World War I memorial near Myrtle and Park Lane South.

One of the many trails in the eastern section of Forest Park.
Somehow I mistook this to be "Betsy Ross" when I used to live in the area.

From here on, it's all downhill and the pond is on the right.

05 June 2013


Happy National Running Day!  This is the day all runners are supposed to, well, run.  NYRR, the biggest race org of New York City, has many events listed at http://www.nyrr.org/races-and-events/2013/national-running-day .  By now it may be too late for most of those events, but you still can catch the second race of the Al Goldstein Summer Series, presented by Jack Rabbit Sports and timed by NYCRuns, capably staffed by PPTC volunteers.  In case you don't know, Mr. Goldstein served as president of Prospect Park Track Club from 1990 to 1996, http://pptc.org/paul-suskind-interviewed-past-pptc-president-al-goldstein-and-roque-pizarro .  I had the honor of meeting Mr. Goldstein himself two weeks ago.  For my run this morning, I spelled out his name in 2 hours and 25 minutes, over a distance of almost 14 km.  The A is wider than necessary, the two L's were not made the same way, and the T's horizontal stroke is not wide enough, but it's still a very recognizable name.

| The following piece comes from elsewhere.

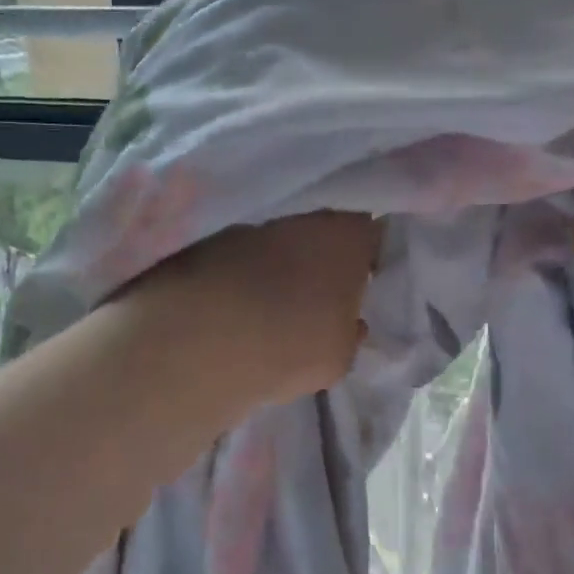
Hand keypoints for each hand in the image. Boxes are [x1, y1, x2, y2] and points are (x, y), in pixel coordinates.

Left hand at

I'll volunteer at the race as sweeper, riding on the bike at the end of the pack to make sure everyone gets to the finish line safely.  Maybe I'll see you there!  Again, Happy Running!

Al Goldstein, PPTC President from 1990 to 1996
Ladies and gentlemen, Mr. Al Goldstein.

01 June 2013


Social media is not all bad.  Sure there are people who misuse it and post all kinds of junk for their "friends" to see, but there are other good uses for it.  For example, the ilovetorun May Challenge, which is a month-long event hosted by ilovetorun.org.  The challenge was to run at least one mile a day for the entire month of May AND do some before sunrise.  Make it more interesting by taking photos of the places you run and share with all participants.  It's just a fun thing to do.  I know some people actually got up before sunrise to run but I myself never did that.  It's just too much of a rush to go run before sunrise then get back in time to drag my son out of bed.  I also didn't run every single day but I only missed two.  Those two days I was active anyway, not like I sat on the couch and caught some TV series marathon.  I did not always share photos of the places that I ran to, although I made some fancy phrases via gwriting, people's names mostly, and made some friends in the process.  I took too many photos to post here, but below are my favorites.

I finally got to visit the recently opened 103rd Street Bridge, which connects Manhattan's East River Esplanade to Wards Island.

Brooklyn Bridge as seen from a hill in Brooklyn Bridge Park.

Canarsie Pier, near the Rockaway Parkway exit of the Belt Parkway.

Erasmus Hall High School, or rather the building that once hosted the school.  The building is now home for four smaller schools after Erasmus was closed down for poor performance.  Barbara Streissand and Neil Diamond attended Erasmus in their younger days.

Verrazano Bridge, with Staten Island on the far side.

Williamsburg Bridge as seen from East River Park.